İnsanı putlaştırmak!

Kabul edelim; din ve siyaset iç içe... Bunda en çok zarar görenler ise dindarlar. Kur'ân'ı koruyan Hak Teâlâ'dır. "Şüphesiz o Zikr'i (Kur'ân'ı) biz indirdik biz! Onun koruyucusu da elbette biziz.)" (Hicr, 15/9). Dolayısıyla İslâm zarar görmez. Ama insanlar İslâmdan uzaklaşırlar. En "İslâmcı" iktidarda, insanlar, dine daha yakın olacakken, neden uzaklar veya "din" deyince neden şöyle bir durup düşünüyorlar?

Maalesef, İslâmcılarımızın din anlayışı, insanın insana köleliği... Burada sıklıkla "Cahiliye" dönemini hatırlatmam boşuna değil; "Cahiliye"yi canlandırmak istiyorlar.

Hz. Peygamber putları kırdı, aşiretçiliği kaldırdı, kardeşliği ikame etti. Bizimkiler ne yapıyorlar? Taşı yontup tapmıyorlar ama daha beterini yapıyorlar:  "İnsan"ı putlaştırıyorlar!

Din kimsenin tekelinde değildir. Siyaset dine karıştığı an camiler ayrılır, saflar ayrılır, aileler parçalanır... İslâmda tek hedef vardır: Allah'ın rızasını kazanmak. "Rıza"nın manası çok derindir.

Görüyoruz ki, kimileri Allah'ın rızasını değil, tarikat şeyhlerinin, cemaat şeflerinin, parti reislerinin rızasını kazanmak için Allah'a dua ediyorlar.

Eski bakanlardan Ak Partili Sivas Milletvekili İsmet Yılmaz'ın, "Belediye başkan adayı Hilmi Bilgin'e vereceğiniz destek, kıyamet günü beraat belgelerinizden biri olacak" sözü, bir Müslüman olarak beni çok üzdü.

Yine biri çıktı, "Ak Parti'ye oy vermeyeni Allah çarpar." dedi.

Din sanki partileri (aşiretleri) için tepe tepe kullansınlar diye "inzal" edilmiş! (İslâmcılarımız "tenzil" kavramı üzerinde dururlarsa, nasıl bir şirk içine girdiklerini görürler.)

Bu köşede Ak Partililerin liderlerini âdeta putlaştırmalarını, partinin varlığını bir vahye dönüştürmelerini, bir bir vermiştik.

CHP milletvekili Burhanettin Bulut, mevcut kanunları hatırlatıyor. Uymak istemiyorsanız, rejim değişti, tek kişinin elinde büyük yetki var, çıkarırsınız bir kararname, olup biter.

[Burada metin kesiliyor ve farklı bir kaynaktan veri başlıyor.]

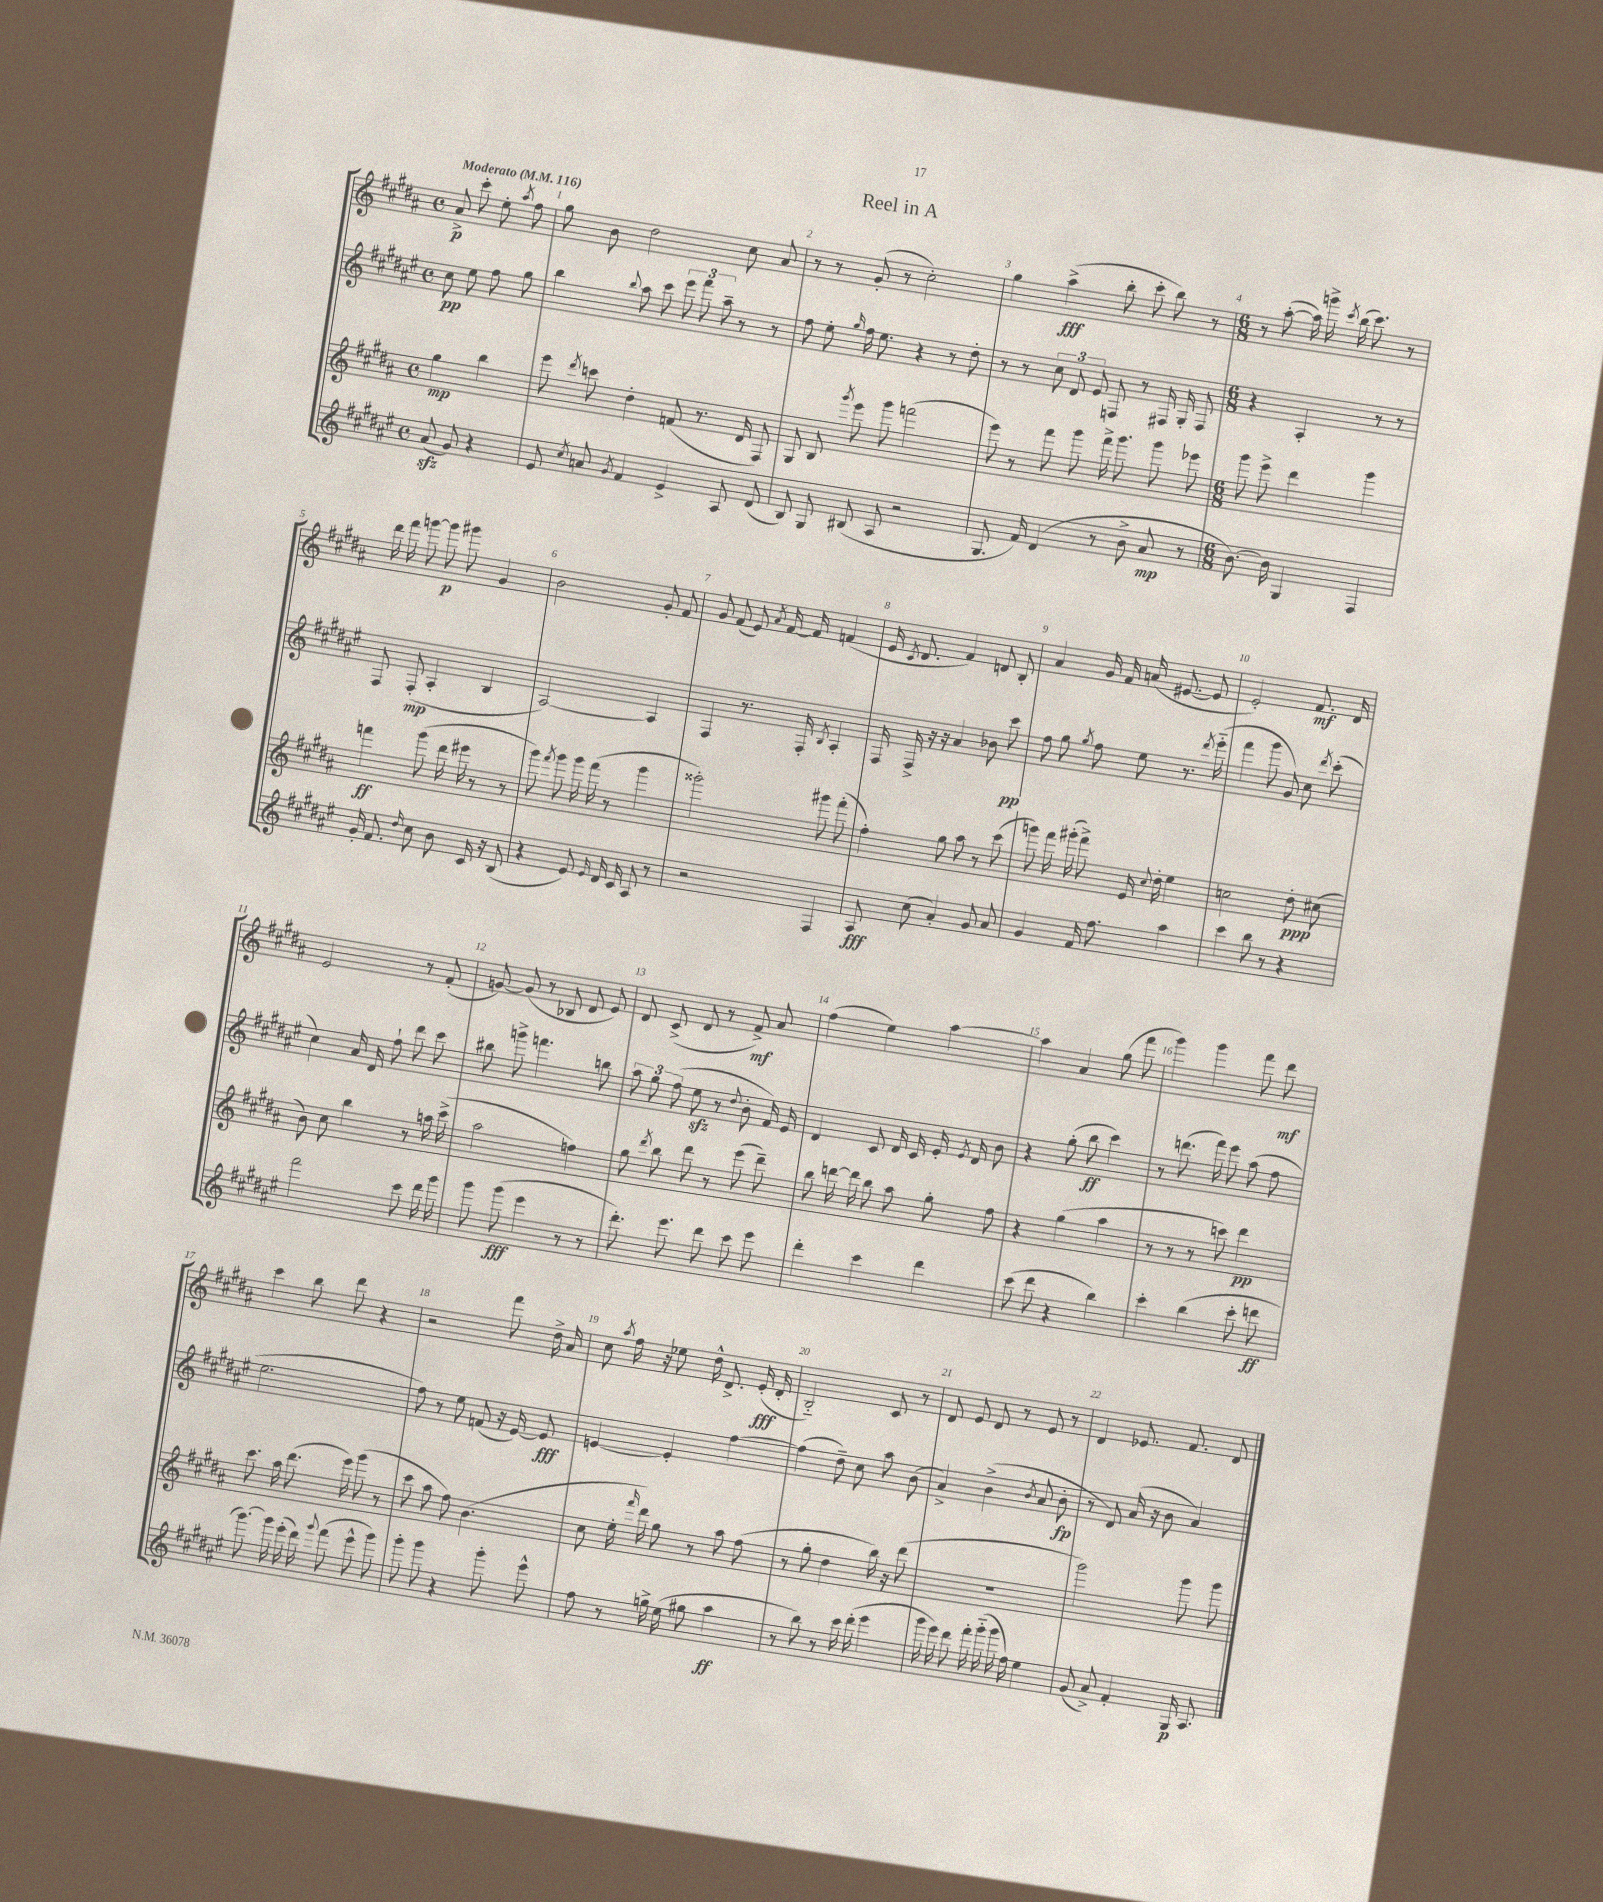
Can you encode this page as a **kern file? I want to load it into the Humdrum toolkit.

**kern	**kern	**kern	**kern
*staff4	*staff3	*staff2	*staff1
*clefG2	*clefG2	*clefG2	*clefG2
*k[f#c#g#d#a#e#]	*k[f#c#g#d#a#]	*k[f#c#g#d#a#e#]	*k[f#c#g#d#a#]
*M4/4	*M4/4	*M4/4	*M4/4
*met(c)	*met(c)	*met(c)	*met(c)
*MM116	*MM116	*MM116	*MM116
(8a#	4gg#	8cc#	8a#^
8g#)	.	8ee#	8ccc#'
4r	4bb	8ff#	8ee'
.	.	.	8qaa#
.	.	8gg#	8ff#
=	=	=	=
8e#	8eee	4bb	8gg#
8qcc#	8qddd#	.	.
8a	8ccc	.	8b
8qg#	.	8qqbb	.
4f#	4dd#'	8aa#	2dd#
.	.	8ccc#	.
4e#^	(8f	12eee#	.
.	.	12fff#	.
.	8.r	.	.
.	.	12aa#~	.
8A#	.	8r	8cc#
.	16d#	.	.
(8d#	8F#)	8r	8a#
=	=	=	=
8B)	8G#	8ff#	8r
8G#	8B	8ee#'	8r
.	8qggg#	16qqgg#	.
(8B#	8eee	16ff#	(8g#'
.	.	8.ee#	.
8A#	8ggg#	.	8r
2r	(2fff	4r	2cc#')
.	.	8r	.
.	.	8dd#'	.
=	=	=	=
8.G#	8eee)	8r	4gg#
.	8r	8r	.
16f#)	.	.	.
(4d#	8fff#	12cc#	(4aa#^
.	.	12d#	.
.	8ggg#	.	.
.	.	12e#	.
8r	16fff#^	8F	8bb'
.	8.ggg#	.	.
8b^	.	8r	8ccc#'
8a#	8ggg#	16F#	8bb)
.	.	16G#'	.
8r	8eee-	8F#	8r
=	=	=	=
*M6/8	*M6/8	*M6/8	*M6/8
[8.b)	8ggg#	4r	8r
.	8eee^	.	([8aa#'
16b]	.	.	.
4G#	4ddd#	4A#'	16aa#])
.	.	.	16ggg^
.	.	.	8qccc#
.	.	.	(16bb
.	.	.	8.ccc#)
4F#	4ggg#	8r	.
.	.	8r	8r
=	=	=	=
16g#'	4fff	8F#	16ddd#
8.f#	.	.	16fff#
.	.	(8F#'	[8ggg
16qqdd#	.	.	.
8cc#	(8ggg#	4A#'	8ggg]
8b	16ddd#	.	8ggg#
.	16eee#	.	.
16c#	8r	4B	4g#
16r	.	.	.
(8B	8r	.	.
=	=	=	=
4r	8ggg#)	[2A#)	2b
.	8qfff#	.	.
.	8ggg#	.	.
8e#)	16ggg#	.	.
.	(16fff#	.	.
16qqe#	.	.	.
16d#	8r	.	.
16c#	.	.	.
8A#	4ggg#	4A#]	8g#'
8r	.	.	8f#
=	=	=	=
2r	2ggg##')	4F#	8g#
.	.	.	(8f#
.	.	8.r	8e)
.	.	.	8qa#
.	.	.	[16f#
.	.	16F#'	16f#]
.	.	8qB	.
4F#	8ggg#	4A#'	(4f
.	(8fff#'	.	.
=	=	=	=
8A#	4ff#')	16F#	16e
.	.	.	8qc#
.	.	16F#^	8.d#
(8cc#	.	16r	.
.	.	16r	.
4a#')	8gg#	4a#	4f#)
.	8aa#	.	.
8g#	8r	8b-	8d
8a#	(8ccc#	8ccc#	8B'
=	=	=	=
4g#	8ggg)	8ff#	4a#
.	16fff#	8gg#	.
.	(16ggg#'	.	.
.	.	8qgg#	.
16f#	8fff#^)	8ff#	16g#
8.ff#	.	.	16f#
.	16e	8ee#	(16a
.	8qqcc#	.	.
.	16dd#'	.	[8.e#
4aa#	4ee	8.r	.
.	.	.	8e#]
.	.	8qddd#	.
.	.	(16eee#'~	.
=	=	=	=
4ccc#	2cc	4fff#	2e')
8bb	.	8ggg#	.
8r	.	8g#)	.
4r	8dd#'	8cc#	8.f#
.	.	8qddd#	.
.	(8cc#	(8ccc#'	.
.	.	.	16d#
=	=	=	=
2fff#	8b)	4cc#)	2e
.	8cc#	.	.
.	4bb	16a#	.
.	.	16d#	.
.	.	8ff#`	.
8ccc#	8r	8ddd#	8r
16ddd#	16aa	8ccc#	(8f#'
16ggg#	(16ccc#^	.	.
=	=	=	=
8ggg#	2aa#	8bb#	[8g)
(8ggg#	.	8ggg^	(8g]
4eee#	.	4.fff	8r
.	.	.	8B-
8r	4ff)	.	8d#
8r	.	8bb	8e)
=	=	=	=
8.ddd#')	8gg#	12aa#	8d#
.	.	12gg#	.
.	8qddd#	.	.
.	8bb	.	(8c#^
.	.	(12ff#	.
8.eee#	.	.	.
.	8ddd#	8ee#	8d#
8ddd#	8r	8r	8r
.	.	8qqdd#	.
8ccc#	(8eee	8b'	8f#^)
8eee#	8ddd#~)	16f#)	8a#
.	.	16e#	.
=	=	=	=
4ddd#'	8bb	4d#	(4ff#
.	[16ddd	.	.
.	16ddd]	.	.
4ccc#	8bb	8c#	4ee)
.	8aa#	16d#	.
.	.	16c#	.
4ddd#	8gg#'	16e#'	[4aa#
.	.	8qe#	.
.	.	16d#	.
.	8ff#	8b	.
=	=	=	=
(8ccc#	4r	4r	4aa#]
8ddd#	.	.	.
4r	(4gg#	(8gg#'	4a#
.	.	8bb	.
4bb)	4aa#	4ccc#)	(8gg#
.	.	.	8fff#
=	=	=	=
4ccc#'	8r	8r	4ggg#)
.	8r	(8.ddd	.
(4bb	8r	.	4ggg#
.	.	16fff#)	.
.	8ccc)	8eee#	.
8ccc#'	4ddd#	(8aa#	8fff#
8ddd	.	8ff#	8ddd#
=	=	=	=
[8.ggg#)	8.ccc#	2.ee#	4ccc#
16ggg#]	16aa#	.	.
(16eee#'	(8.ddd#	.	8bb
16ddd#)	.	.	.
8qqggg#	.	.	.
(8fff#	.	.	8ddd#
.	16eee)	.	.
8eee#^^	(8ggg#	.	4r
8ggg#)	8r	.	.
=	=	=	=
8ggg#'	8ccc#	8ff#)	2r
8ggg#	8aa#	8r	.
4r	8ff#)	8ee#	.
.	(4.b	(8f	.
8ggg#'	.	16r	8fff#
.	.	[16e#)	.
8eee#^^	.	8e#]	16dd#^
.	.	.	16a#
=	=	=	=
8ff#	8cc#	[4e	8cc#
.	.	.	8qaa#
8r	16ee'	.	16ff#
.	16qqfff#	.	.
.	16ddd#)	.	16r
16gg^	8gg#	4e']	8ee-
(16ee#	.	.	.
8gg#	8r	.	16dd#^^
.	.	.	8.d#^
4aa#	8aa#	[4ff#	.
.	(8ff#	.	(16e'
.	.	.	16d#'
=	=	=	=
8r	8r	(4ff#]	2B'~)
8bb)	8gg#'	.	.
8r	4dd#	8dd#~)	.
16ccc#	.	8cc#	.
(16ddd#'	.	.	.
4eee#	16bb)	8aa#	8c#
.	16r	.	.
.	(8ddd#	(8b	8r
=	=	=	=
16ggg#	2.r	4a#^)	8d#
16eee#)	.	.	.
8ddd#	.	.	8e
16fff#'	.	(4b^	8d#
(16ggg#'~	.	.	.
16ggg#	.	.	8r
16ff#)	.	.	.
.	.	8qb	.
4ee#	.	8a#	8e
.	.	8b'	8r
=	=	=	=
(8g#	2ggg#)	8r	4d#
8a#^)	.	8d#)	.
4f#'	.	(16a#	8.e-
.	.	16r	.
.	.	8b	.
.	.	.	8.f#
16G#	8ggg#	4a#)	.
8.A#	.	.	.
.	8ggg#	.	8d#
==	==	==	==
*-	*-	*-	*-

Ama ortada kanun varsa hepimiz uymak zorundayız. Siyasî Partiler Kanunu'nun 87. maddesi çok açık:

"Siyasî partiler, devletin sosyal veya ekonomik veya siyasi veya hukuki temel düzenini, kısmen de olsa dini esas ve inançlara uydurmak amacıyla veya siyasi amaçla veya siyasi menfaat temin ve tesis eylemek maksadıyla dini veya dini hissiyatı veya dince mukaddes tanınan şeyleri alet ederek her ne suretle olursa olsun propaganda yapamaz, istismar edemez veya kötüye kullanamazlar."

R. T. Erdoğan'ın, darbecilere karşı söylediği şu sözlerle kendisini neye benzettiğinin kararını siz verin: "O hainler F-16'larla uçtular. Zannettiler ki Cumhurbaşkanı Tarabya'dadır. Bilmiyorlardı ki o mağaranın önünü örümcek ağları örer, göremezsin ve göremediler."

Aşağıdaki sözler Ak Partililerin ağzından çıkmıştır:

"Allah, Başbakanımızı bizim başımıza nasip ettiği için her gün iki rekat şükür namazı kılmamız gerekir. / Erdoğan ümmetin lideri. / Erdoğan'a dokunmak bile ibadettir. / Erdoğan Allah'ın tüm vasıflarını üstünde toplayan bir lider. / Başbakan sözü peygamber sünneti. / Erdoğan'ı görünce salavat getiririz. / Peygamber hata yaptı, biz yapmadık. / Peygamberlerin de diploması yoktu./  İslami olarak cumhurbaşkanına itaat etmek farzı ayın'dır,,"

Ali Erbaş, Diyanet'in istişare kurullarında bu sözleri -korkusuzca- tartışmalıdır! Yoksa vebal altında kalır!